Fire crews working to contain blazes in the Rogue River-Siskiyou National Forest and at Crater Lake National Park continue to get the upper hand, officials say.
Officials at the Camp Creek Complex reported most of the dozen-plus lightning-sparked fires in the High Cascades Ranger District are contained. There are 518 personnel still working on the complex, assisted by five engines, five dozers, 10 water tenders and three helicopters.
The 300-acre Fire 790, located in the Big Bend drainage, has no containment, but crews have begun clearing ground fuels from alongside roads to draw containment lines. Recent rains and cool weather have helped its rate of growth, Camp Creek Complex officials reported.
The 15-acre Bailey fire, located east of Fish Lake, is contained, as is the 15-acre Camp Creek Fire and the 50-acre Cluster Fire, both near Rustler Peak.

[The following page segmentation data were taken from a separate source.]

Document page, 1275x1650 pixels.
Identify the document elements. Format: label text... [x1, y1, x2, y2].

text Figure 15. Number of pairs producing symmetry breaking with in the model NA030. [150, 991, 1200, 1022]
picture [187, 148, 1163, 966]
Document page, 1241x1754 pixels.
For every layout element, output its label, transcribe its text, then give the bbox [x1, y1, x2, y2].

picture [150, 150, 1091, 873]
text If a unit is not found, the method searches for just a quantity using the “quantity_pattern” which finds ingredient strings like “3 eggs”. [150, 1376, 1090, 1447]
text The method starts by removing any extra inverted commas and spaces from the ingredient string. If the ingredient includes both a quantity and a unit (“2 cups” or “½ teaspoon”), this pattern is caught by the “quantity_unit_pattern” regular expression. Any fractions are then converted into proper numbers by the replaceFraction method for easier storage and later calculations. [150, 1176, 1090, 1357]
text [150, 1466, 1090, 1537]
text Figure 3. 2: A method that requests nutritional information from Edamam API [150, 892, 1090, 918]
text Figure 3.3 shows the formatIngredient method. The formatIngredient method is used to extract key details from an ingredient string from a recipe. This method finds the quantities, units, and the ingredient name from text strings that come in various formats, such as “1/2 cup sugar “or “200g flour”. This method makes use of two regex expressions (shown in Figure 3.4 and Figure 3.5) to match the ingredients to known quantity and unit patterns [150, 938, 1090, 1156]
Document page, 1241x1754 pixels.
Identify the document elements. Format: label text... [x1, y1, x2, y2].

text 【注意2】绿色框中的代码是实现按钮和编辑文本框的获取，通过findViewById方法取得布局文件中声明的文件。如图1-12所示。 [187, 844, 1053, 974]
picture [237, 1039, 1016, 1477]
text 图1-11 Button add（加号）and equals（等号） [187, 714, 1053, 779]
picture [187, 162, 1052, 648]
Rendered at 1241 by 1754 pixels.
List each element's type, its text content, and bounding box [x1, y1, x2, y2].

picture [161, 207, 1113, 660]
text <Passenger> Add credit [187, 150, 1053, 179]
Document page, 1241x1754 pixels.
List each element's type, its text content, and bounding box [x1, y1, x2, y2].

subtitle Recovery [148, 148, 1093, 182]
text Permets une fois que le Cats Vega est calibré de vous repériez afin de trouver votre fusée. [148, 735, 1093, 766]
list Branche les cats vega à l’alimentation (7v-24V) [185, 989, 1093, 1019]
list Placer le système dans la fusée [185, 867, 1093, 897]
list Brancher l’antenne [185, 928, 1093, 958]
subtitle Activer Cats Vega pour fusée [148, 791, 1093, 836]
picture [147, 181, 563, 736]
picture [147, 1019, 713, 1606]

Mop-up and containment operations continue on the six-fire Smith Rock Cluster, north of Smith Rock, with five of the six fires fully lined. Crews are also still working on a 5-acre blaze on Mount McLoughlin's north slope, three small fires in the Seven Lakes Basin, and the 40-acre Fire 672 within the Sky Lakes Wilderness. Containment efforts are also underway on two additional small fires near Smith Rock, the 1-acre Fire 666 and Fire 833, which is less than 1/10th of an acre.
The area saw a few strikes, but most of the lightning activity was reported east of the area.
The 50-acre Pumice Complex at Crater Lake National Park, which was made up of 23 small fires within a 35-mile radius at its peak, is about 75 percent contained. Five small fires remain, with crews working on mop-up today. There are 130 firefighters working on the complex, assisted by four engines and a helicopter.
Fire officials reported recent wet weather has helped, but that crews will be on the lookout for new fire starts started by lightning that came with it.